Adesso le intercettazioni colgono altri due passaggi. Il primo segnala che già nella festa ad Arcore del 18 ottobre 2010 (una settimana prima che il caso diventasse pubblico) Nicole Minetti e le altre ragazze sapevano di un grosso problema creato dalle dichiarazioni di Ruby. Minetti il giorno prima spiega infatti alla Polanco che «lui me lo ha detto... è per questa cosa qua... perché è successo un po' un casino... perché 'sta stronza della Ruby... Ma comunque guarda che io oggi vado da quello che la segue... praticamente mi dice tutto quello che lei ha detto alla sua amica». E la notte dopo, finita la festa, alcune ragazze in auto si abbandonano a lazzi e frizzi insultanti nei confronti proprio «della Ruby faccia di m...». Sempre quel 17 ottobre, alle ore 18.18, Minetti telefona al direttore del Tg4, Emilio Fede, informandolo che «io sono qua in questo preciso momento da Luca Giuliante che ti saluta» (in quel momento Giuliante, legale di Lele Mora in altri procedimenti, assiste anche Ruby).

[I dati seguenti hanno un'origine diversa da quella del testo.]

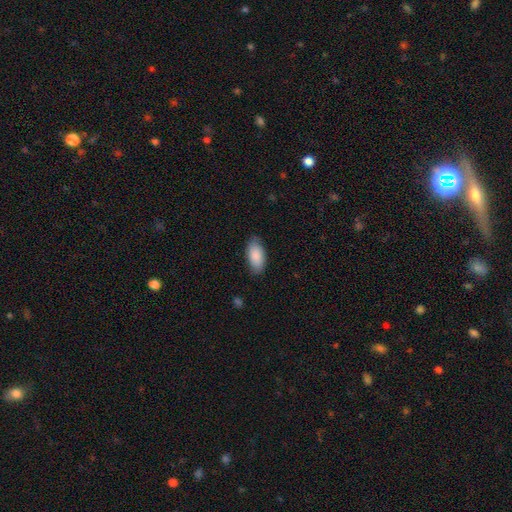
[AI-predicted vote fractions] Q: Smooth or featured?
A: smooth (88%); runner-up: featured or disk (7%)
Q: How rounded?
A: in between (92%); runner-up: cigar-shaped (6%)
Q: Merging?
A: none (82%); runner-up: minor disturbance (14%)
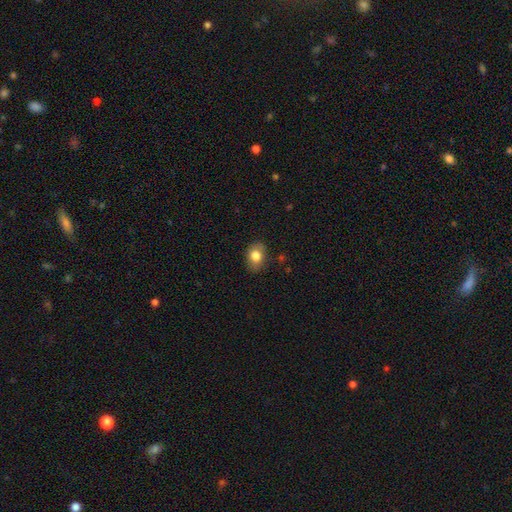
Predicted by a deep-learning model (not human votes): smooth_or_featured: smooth (p=0.80) [alt: featured or disk p=0.11]
how_rounded: in between (p=0.66) [alt: round p=0.32]
merging: none (p=0.81) [alt: minor disturbance p=0.15]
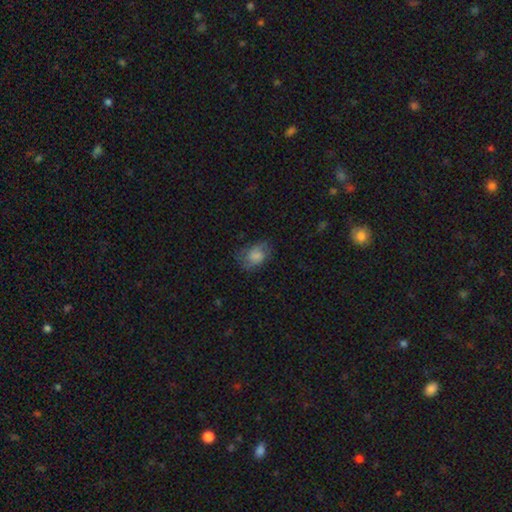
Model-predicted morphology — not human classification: A smooth galaxy with no disk features (63%) that is in between round and cigar-shaped (71%).

Vote fractions:
- Smooth or featured? smooth: 63% / featured or disk: 27% / star or artifact: 10%
- How rounded? in between: 71% / round: 27% / cigar-shaped: 1%
- Merging? none: 59% / minor disturbance: 26% / major disturbance: 14% / merger: 1%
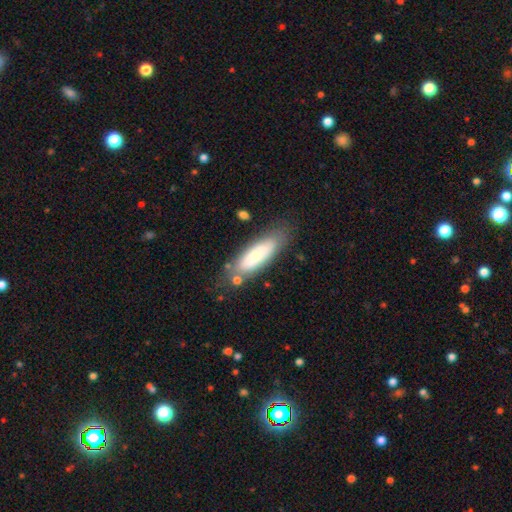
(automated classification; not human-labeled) Smooth or featured? Predicted: smooth (p=0.69). How rounded? Predicted: in between (p=0.50). Merging? Predicted: none (p=0.70).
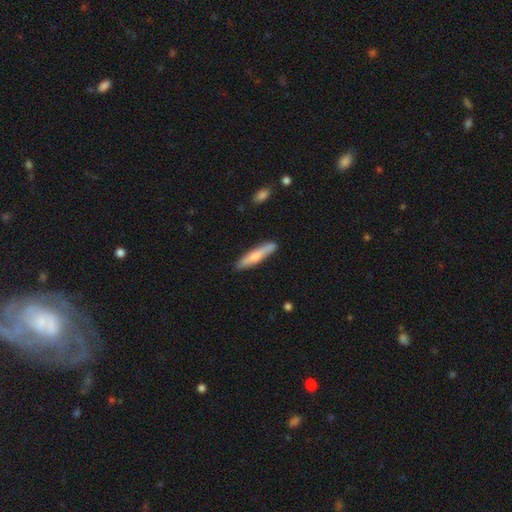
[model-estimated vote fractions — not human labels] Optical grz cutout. It shows a smooth galaxy with no disk features (68%) that is cigar-shaped (88%). Merging: none (82%).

Fede sa di cosa si parla: «Ah sì, eh, per quella vicenda lì, eh... La sto seguendo anch'io su un altro fronte». Minetti: «Eh immagino... c'è da mettersi le mani nei capelli». Fede concorda: «Sì, c'è da mettersi le mani nei capelli... Eh io parlo... ti dico subito... ci sono... nell'entourage tre telefoni sotto controllo da parte...». Minetti: «Ah sì?». Fede: «Sì, sì, poi ti dico. Io non ho avuto notizie, ma lui stasera mi aveva accennato che ci vedevamo stasera (...) No, gli devo parlare assolutamente... per fortuna ho trovato delle strade...».